We also need to revisit the clamp to pixel issue with labels, which
still look bad in some cases. I think we're going to need that
uniform for billboard collection after all.

* Drag and drop is a very nice feature, but the barrier to entry is too
high. How many users will browse their filesystem? The in-browser gallery
will be sweet.

This is a documentation problem. You can specify a "source" query
parameter to the viewer to load things via URL instead of
drag-and-drop. For example:
localhost:8080/Apps/CesiumViewer/index.html?source=Gallery/simple.czm
Eventually we'll have a table of contents control to make it easy to
load CZML interactively and/or through a gallery. No reason it can't
be the same exact gallery as SandCastle.

Thanks again,
Matt

This all sounds good. A few comments:

The user never good explicitly set the date, other than clicking on the timeline. I’m not sure what you mean by this (obviously we will want this feature)

I thought I could click on the date in the lower right above the timeline and bring up a calendar. After a second look, that is how the timeline came up, and I like very much that the timeline is up by default now so ignore my comment.

I’m not doing anything special here, so it might be a bug somewhere in Cesium or maybe something Cesium viewer is doing is taking too long. In theory, this should happen on the current web-site as well then.

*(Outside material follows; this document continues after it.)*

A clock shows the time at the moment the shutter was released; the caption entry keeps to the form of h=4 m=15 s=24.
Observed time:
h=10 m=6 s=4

WebGL lost context would need to be handled in Renderer. No doubt, this has nothing to do with the viewer.

Eventually we’ll have a table of contents control to make it easy to load CZML interactively and/or through a gallery. No reason it can’t be the same exact gallery as SandCastle.

Right on.

Patrick

The viewer branch has been merged into master, containing a record 278 commits and 178 review comments (and pushing the GitHub pull request web UI well past its limits)

One of the last additions was a build process for CesiumViewer itself, using the Dojo build tools to produce a combined, minified, deployable release of the viewer application that stands alone from the source tree and is self contained. The “release” ant target creates this version under Build/Apps/CesiumViewer, and it will be in the release zip files in future releases.

Take a look and let us know if you have feedback, either through GitHub or the dev list. We’ll be updating cesium.agi.com with this version of the viewer soon.

Awesome. I encourage us all to merge master into our branches soon in case there are any conflicts.